For Fourquet, Gueant’s statements were no slip-up, but meant to send a strong signal to voters who are undecided between Sarkozy and Le Pen. “He knew very well what he was saying,” Fourquet insisted.
Playing the identity card
The “civilisations” remark was not the first inflammatory statement related to French identity by minister Gueant. In March 2011, he infamously told the Le Monde daily that the French wanted their country to “remain French”.
“The French, because of out of control immigration, sometimes feel like they are no longer in their home country,” Gueant clarified a few days later. One month later, during a visit to the western city of Nantes he said the number of Muslims in France posed a “problem”.
According to Stephane Rozes, a political consultant, Gueant’s latest statement was reminiscent of President Sarkozy’s 2010 speech in the south-eastern city of Grenoble, in which he set out a controversial policy proposal to strip foreign-born French citizens of their nationality if they committed certain crimes.

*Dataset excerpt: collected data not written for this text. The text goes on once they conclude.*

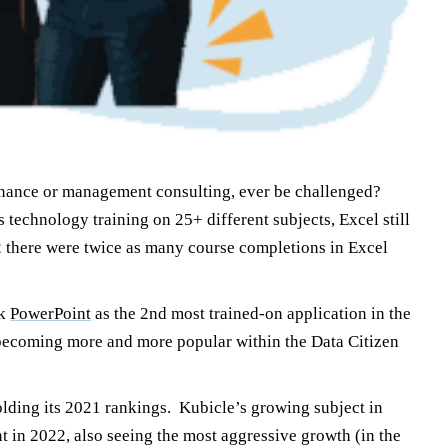
 finance or management consulting, ever be challenged?
technology training on 25+ different subjects, Excel still
2 there were twice as many course completions in Excel
ok
PowerPoint
as the 2nd most trained-on application in the
e becoming more and more popular within the Data Citizen
olding its 2021 rankings. Kubicle’s growing subject in
 in 2022, also seeing the most aggressive growth (in the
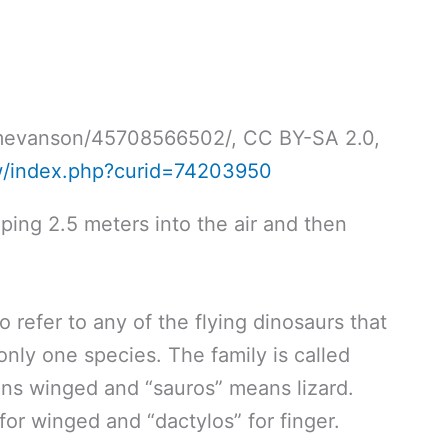
timevanson/45708566502/, CC BY-SA 2.0,
w/index.php?curid=74203950
ping 2.5 meters into the air and then
 refer to any of the flying dinosaurs that
 only one species. The family is called
ans winged and “sauros” means lizard.
or winged and “dactylos” for finger.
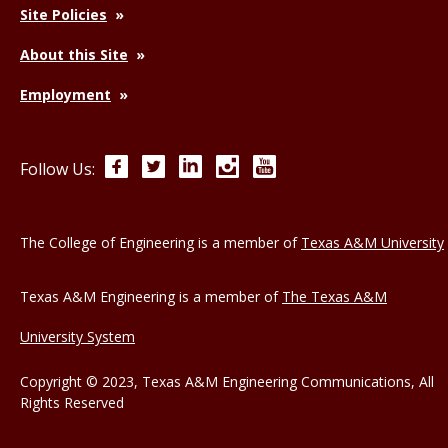
Site Policies
About this Site
Employment
Facebook
Twitter
LinkedIn
Instagram
YouTube
Follow Us:
The College of Engineering is a member of
Texas A&M University
Texas A&M Engineering is a member of
The Texas A&M
University System
Copyright © 2023, Texas A&M Engineering Communications, All
Rights Reserved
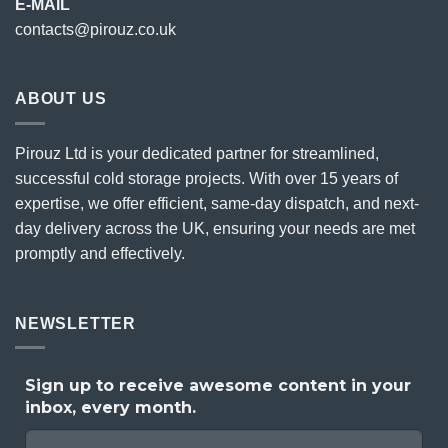
E-MAIL
contacts@pirouz.co.uk
ABOUT US
Pirouz Ltd is your dedicated partner for streamlined,
successful cold storage projects. With over 15 years of
expertise, we offer efficient, same-day dispatch, and next-
day delivery across the UK, ensuring your needs are met
promptly and effectively.
NEWSLETTER
Sign up to receive awesome content in your
inbox, every month.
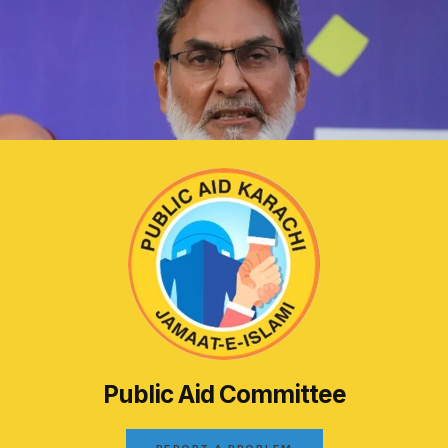
Public Aid Committee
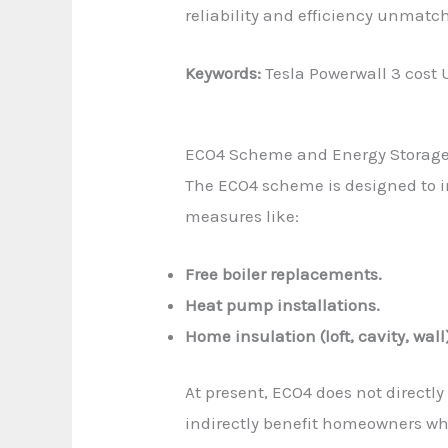
reliability and efficiency unmatc
Keywords:
Tesla Powerwall 3 cost U
ECO4 Scheme and Energy Storag
The ECO4 scheme is designed to 
measures like:
Free boiler replacements.
Heat pump installations.
Home insulation (loft, cavity, wall
At present, ECO4 does not directly
indirectly benefit homeowners who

Like the Grenoble proposal, which created a stir in the press but was never brought before parliament, the latest remarks were invoked to seduce far-right voters, Rozes said. However, the consultant questioned whether it was a paying strategy for Sarkozy’s government.
Rather than weakening the Le Pen’s voting base, Rozes argued that pandering to anti-immigrant sentiments “reinforced” her National Front party. “These remarks also risk further distancing Sarkozy from some conservative voters who may be tempted to switch their votes to [centrist candidate] François Bayrou,” Rozes warned.